When the Behavior finishes processing, the remaining events are passed to Target for processing. Of course, the processing at this time has nothing to do with us, but is handled by target’s own logic. When target finishes scrolling, the remaining events are passed to the parent and then to the Behavior’s onNestedScroll method. The middle four parameters of this method are nothing to be said for, as their names suggest, are the consumed and unconsumed values of dx and dy. The Consumed array is the same, holding consumed events. Note that at this point the Consumed data may already have a value, so we need to overlay instead of assign. For example, consumed deltaY, it should consumed[1] += deltaY.
public boolean onNestedPreFling(
@NonNull CoordinatorLayout coordinatorLayout,
@NonNull V child,
@NonNull View target,
float velocityX,
float velocityY
)
public boolean onNestedFling(
@NonNull CoordinatorLayout coordinatorLayout,
@NonNull V child,
@NonNull View target,
float velocityX,
float velocityY,
boolean consumed
)
Copy the code
When the View is inertia sliding, it is also transferred to the Behavior first.

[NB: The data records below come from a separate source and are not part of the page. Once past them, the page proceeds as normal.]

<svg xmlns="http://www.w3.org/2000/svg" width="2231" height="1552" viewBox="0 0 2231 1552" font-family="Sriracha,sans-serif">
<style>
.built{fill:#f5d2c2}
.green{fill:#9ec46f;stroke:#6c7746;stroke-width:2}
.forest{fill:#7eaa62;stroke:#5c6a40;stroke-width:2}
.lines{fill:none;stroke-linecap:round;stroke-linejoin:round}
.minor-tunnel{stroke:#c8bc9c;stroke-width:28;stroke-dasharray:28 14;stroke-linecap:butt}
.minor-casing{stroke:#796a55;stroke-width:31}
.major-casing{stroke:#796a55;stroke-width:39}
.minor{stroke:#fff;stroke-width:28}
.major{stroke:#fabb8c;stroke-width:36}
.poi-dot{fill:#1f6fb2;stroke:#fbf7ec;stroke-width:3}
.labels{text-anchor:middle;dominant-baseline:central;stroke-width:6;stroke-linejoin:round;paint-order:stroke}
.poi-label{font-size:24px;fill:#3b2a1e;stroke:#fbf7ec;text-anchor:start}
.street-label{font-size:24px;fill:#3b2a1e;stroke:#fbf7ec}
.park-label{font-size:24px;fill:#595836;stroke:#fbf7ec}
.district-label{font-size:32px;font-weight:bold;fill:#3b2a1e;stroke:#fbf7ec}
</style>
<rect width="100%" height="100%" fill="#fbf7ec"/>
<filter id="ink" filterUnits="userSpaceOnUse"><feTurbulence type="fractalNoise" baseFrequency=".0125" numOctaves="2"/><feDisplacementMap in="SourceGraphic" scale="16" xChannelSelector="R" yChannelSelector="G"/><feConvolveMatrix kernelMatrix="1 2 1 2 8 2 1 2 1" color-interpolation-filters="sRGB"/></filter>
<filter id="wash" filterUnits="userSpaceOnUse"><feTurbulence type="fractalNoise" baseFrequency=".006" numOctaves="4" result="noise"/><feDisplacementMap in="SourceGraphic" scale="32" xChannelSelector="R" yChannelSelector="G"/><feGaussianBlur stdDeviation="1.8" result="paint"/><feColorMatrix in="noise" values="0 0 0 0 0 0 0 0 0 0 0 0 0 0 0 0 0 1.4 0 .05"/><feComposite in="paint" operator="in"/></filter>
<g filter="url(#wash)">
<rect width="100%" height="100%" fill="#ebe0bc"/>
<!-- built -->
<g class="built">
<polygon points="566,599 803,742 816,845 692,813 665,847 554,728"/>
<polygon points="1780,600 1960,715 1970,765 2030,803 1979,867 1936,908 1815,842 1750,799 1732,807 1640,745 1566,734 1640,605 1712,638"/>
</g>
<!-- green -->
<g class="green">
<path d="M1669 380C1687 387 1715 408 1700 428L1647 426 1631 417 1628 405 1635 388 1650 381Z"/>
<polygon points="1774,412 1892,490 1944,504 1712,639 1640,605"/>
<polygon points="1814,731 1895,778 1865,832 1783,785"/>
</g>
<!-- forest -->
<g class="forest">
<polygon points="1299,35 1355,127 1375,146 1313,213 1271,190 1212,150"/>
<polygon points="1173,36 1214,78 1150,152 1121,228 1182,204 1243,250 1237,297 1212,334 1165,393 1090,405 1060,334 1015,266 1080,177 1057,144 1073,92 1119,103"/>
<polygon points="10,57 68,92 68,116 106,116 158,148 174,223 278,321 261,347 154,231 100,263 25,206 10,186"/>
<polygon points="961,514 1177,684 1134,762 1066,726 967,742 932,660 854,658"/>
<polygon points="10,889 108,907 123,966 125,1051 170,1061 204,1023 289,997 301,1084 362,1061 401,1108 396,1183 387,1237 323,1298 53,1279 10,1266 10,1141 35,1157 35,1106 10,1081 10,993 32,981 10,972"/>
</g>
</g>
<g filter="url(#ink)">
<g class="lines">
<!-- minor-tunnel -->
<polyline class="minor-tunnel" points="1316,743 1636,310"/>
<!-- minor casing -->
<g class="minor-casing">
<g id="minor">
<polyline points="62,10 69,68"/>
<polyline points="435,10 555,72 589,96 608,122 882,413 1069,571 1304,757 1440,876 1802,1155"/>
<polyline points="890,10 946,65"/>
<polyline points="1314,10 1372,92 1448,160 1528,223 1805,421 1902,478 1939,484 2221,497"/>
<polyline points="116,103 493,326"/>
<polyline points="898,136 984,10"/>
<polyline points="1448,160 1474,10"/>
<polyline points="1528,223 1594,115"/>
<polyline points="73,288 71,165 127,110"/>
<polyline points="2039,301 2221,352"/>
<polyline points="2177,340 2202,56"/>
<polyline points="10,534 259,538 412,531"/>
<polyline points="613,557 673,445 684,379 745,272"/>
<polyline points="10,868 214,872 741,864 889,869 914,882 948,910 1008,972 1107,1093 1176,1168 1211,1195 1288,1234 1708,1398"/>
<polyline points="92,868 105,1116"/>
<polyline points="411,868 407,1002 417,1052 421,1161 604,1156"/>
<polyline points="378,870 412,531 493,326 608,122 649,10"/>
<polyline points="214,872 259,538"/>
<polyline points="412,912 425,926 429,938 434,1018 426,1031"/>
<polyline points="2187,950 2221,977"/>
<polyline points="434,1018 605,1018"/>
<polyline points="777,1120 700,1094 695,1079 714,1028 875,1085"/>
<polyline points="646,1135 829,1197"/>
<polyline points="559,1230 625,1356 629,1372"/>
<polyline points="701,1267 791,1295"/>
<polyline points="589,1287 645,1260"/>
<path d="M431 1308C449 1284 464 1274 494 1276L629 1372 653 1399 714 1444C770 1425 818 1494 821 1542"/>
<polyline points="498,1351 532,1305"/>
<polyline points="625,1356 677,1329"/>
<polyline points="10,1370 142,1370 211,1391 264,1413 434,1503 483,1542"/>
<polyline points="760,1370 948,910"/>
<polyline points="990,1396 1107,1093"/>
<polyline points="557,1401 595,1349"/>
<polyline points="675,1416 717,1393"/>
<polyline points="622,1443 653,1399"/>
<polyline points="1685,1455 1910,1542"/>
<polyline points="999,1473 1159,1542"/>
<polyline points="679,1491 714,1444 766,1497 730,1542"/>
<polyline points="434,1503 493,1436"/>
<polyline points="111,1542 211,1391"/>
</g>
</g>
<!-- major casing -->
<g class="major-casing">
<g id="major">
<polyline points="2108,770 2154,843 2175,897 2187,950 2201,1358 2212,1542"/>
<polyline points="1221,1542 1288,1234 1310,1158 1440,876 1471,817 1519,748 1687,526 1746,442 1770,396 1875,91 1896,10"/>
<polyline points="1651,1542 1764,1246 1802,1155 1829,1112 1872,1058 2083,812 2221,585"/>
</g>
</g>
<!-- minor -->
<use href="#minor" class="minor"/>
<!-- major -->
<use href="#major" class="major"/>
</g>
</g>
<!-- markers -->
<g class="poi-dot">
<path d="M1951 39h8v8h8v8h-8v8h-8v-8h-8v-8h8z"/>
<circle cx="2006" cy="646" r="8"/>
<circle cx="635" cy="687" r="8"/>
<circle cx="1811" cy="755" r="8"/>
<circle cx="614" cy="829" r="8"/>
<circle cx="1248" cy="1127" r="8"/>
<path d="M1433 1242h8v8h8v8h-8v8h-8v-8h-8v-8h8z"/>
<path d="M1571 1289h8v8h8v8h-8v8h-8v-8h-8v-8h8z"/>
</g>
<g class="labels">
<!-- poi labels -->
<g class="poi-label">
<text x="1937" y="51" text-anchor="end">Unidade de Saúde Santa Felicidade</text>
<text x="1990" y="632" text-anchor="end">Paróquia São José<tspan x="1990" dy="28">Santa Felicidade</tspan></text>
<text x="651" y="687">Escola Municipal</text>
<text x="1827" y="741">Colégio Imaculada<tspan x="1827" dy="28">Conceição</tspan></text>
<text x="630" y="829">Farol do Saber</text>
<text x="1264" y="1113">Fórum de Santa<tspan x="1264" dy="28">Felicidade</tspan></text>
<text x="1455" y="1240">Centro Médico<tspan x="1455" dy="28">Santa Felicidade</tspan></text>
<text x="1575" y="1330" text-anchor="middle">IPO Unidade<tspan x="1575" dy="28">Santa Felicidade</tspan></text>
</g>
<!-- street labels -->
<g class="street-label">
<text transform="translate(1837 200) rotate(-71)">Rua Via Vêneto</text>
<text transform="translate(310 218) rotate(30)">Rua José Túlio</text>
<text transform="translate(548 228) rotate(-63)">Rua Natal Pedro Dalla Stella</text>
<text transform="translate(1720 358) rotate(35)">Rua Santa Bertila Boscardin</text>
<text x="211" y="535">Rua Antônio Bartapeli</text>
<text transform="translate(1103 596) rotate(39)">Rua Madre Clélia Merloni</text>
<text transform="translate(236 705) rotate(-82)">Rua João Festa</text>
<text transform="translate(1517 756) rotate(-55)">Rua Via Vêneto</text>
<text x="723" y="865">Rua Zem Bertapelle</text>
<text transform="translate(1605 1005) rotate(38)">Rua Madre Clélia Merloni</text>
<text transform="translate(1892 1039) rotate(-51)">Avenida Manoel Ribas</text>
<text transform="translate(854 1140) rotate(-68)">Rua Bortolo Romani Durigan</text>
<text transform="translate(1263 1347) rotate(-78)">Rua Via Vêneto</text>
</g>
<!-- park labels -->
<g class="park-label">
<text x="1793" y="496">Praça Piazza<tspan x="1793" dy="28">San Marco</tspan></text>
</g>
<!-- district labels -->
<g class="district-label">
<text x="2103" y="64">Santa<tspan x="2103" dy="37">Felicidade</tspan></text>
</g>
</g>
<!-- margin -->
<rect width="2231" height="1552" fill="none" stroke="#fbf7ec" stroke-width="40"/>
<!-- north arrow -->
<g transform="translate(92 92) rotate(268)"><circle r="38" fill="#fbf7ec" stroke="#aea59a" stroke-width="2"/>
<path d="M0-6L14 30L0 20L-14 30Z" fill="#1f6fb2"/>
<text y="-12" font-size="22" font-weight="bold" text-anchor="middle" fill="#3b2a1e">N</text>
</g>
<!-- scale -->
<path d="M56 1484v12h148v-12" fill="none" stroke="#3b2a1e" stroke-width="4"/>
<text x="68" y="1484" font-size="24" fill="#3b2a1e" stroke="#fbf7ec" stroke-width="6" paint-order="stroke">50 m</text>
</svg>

The onNestedPreFling method is used to determine whether the Behavior needs to consume the inertia slide and return true if it does. It then returns the overScroll to the child View to determine whether it needs to display the overScroll and then passes it back to the Behavior through onNestedFling for real inertial sliding. Parameter consumed indicates whether the nested child View(the child View that initiated the scroll) consumes the inertial slide. If the Behavior consumes the scroll, it needs to return true.
public void onStopNestedScroll(
@NonNull CoordinatorLayout coordinatorLayout,
@NonNull V child,
@NonNull View target,
@NestedScrollType int type
)
Copy the code
After scrolling, the onStopNestedScroll method is called, and you can do some finishing work in that method. So nested sliding involves seven methods altogether, two methods at the beginning of the slide, two methods during the slide, two methods at the inertial slide, and one method at the end. And the order of sliding events is child View->Behavior-> child View->Behavior. So the sliding process and the inertial sliding process are both two methods, one is to do the first time, and the other is to do the sub-view and then do the rest.
Small example
Use Behavior to implement a nested sliding effect that follows a scroll
Full code: Click the jump to Github link
conclusion
First of all, Behavior is a plug-in, which is a standard that CoordinatorLayout extracts. CoordinatorLayout extracts all of its capabilities into the Behavior and loads it when needed to achieve some interaction.
Second, Behavior has four capabilities: measurement layout, dependency, Touch, and nested sliding. Dependency and nested sliding are the most popular, followed by layout and measurement, and finally touch.
Once you have learned how to use the various methods of Behavior, you can design all kinds of fancy operations, and then you can learn the Behavior.